2/3 cup mayonnaise
1 tsp. red pepper flakes
1 tsp. garlic powder
1/2 tsp. salt
4 Tbsp. honey
1/4 tsp. freshly ground black pepper
1 Tbsp. sweetened condensed milk
1/2 cup sugar
1 cup plus 2 Tbsp. water
1/2 cup walnuts
1 cup flour
2 lbs. shrimp, peeled, deveined and tails removed
3 eggs
1 cup Panko bread crumbs
4 Tbsp. oil
Cooked white rice for serving

Whisk together mayonnaise, red pepper flakes, garlic powder, salt, honey, pepper and milk in a large bowl. Set aside.

Add sugar and 1 cup water to a small sauce pan. Bring to a boil. Add walnuts and boil for 2 minutes. Drain sauce pan and transfer walnuts to a clean surface.

Add flour to a large resealable plastic bag and add shrimp.
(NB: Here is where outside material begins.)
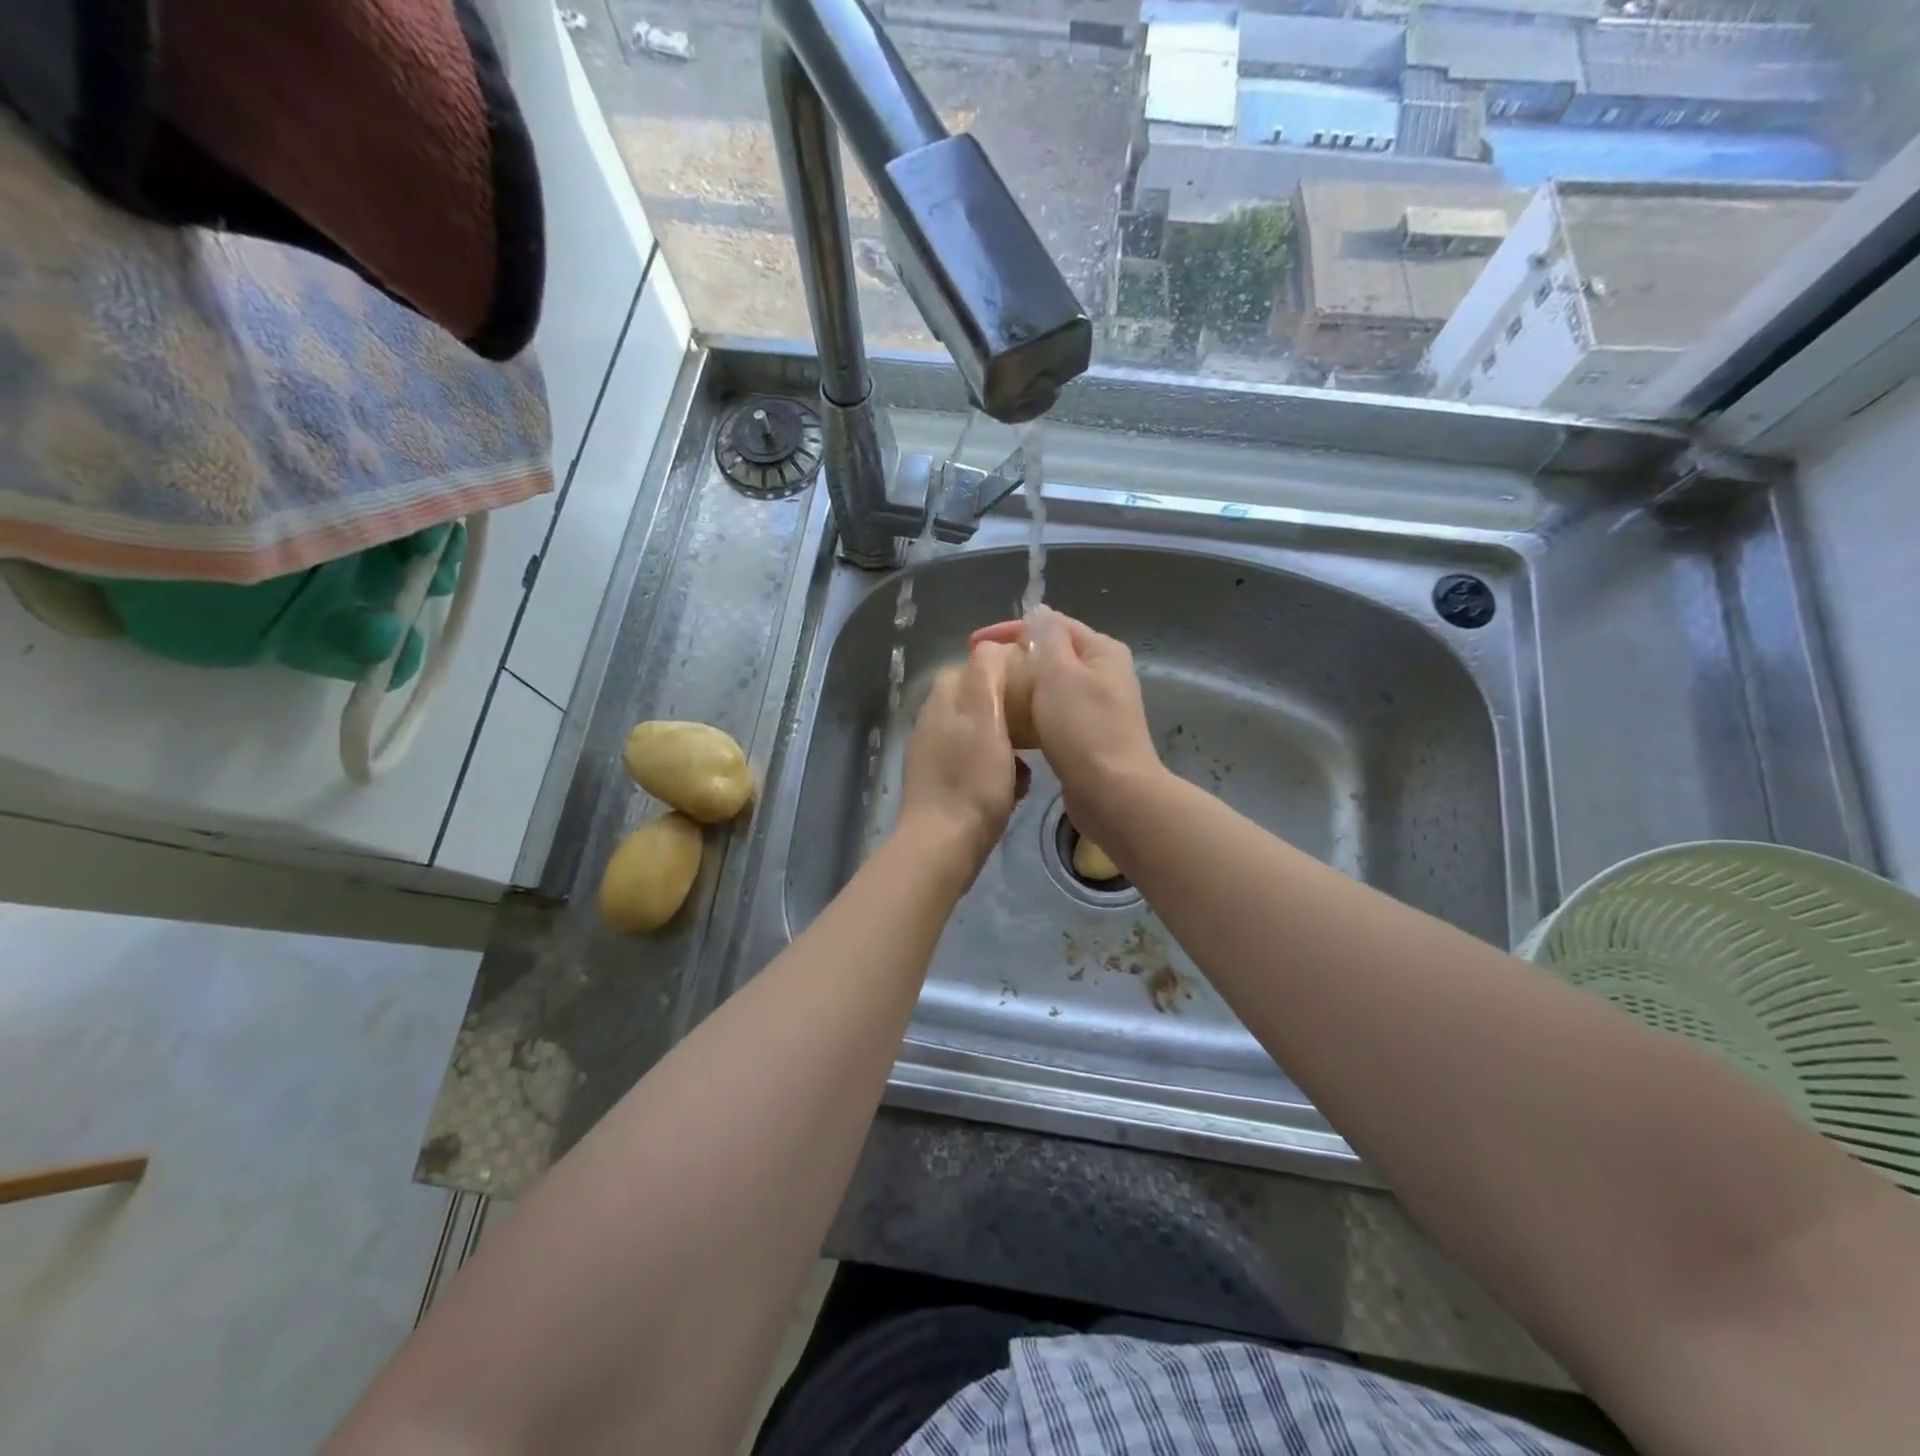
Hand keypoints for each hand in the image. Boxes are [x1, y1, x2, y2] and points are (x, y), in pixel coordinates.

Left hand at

Toss to coat. Whisk together eggs and 2 tablespoons water in a small bowl. In a separate small bowl, place panko crumbs. Dip shrimp in egg, then breadcrumbs to coat.

Heat oil in a large pan or skillet over medium heat. Add shrimp and sauté for 4 to 5 minutes until shrimp turns pink and breading is lightly browned. Add cooked shrimp to sauce bowl and toss to coat. Serve with cooked rice and top with walnuts.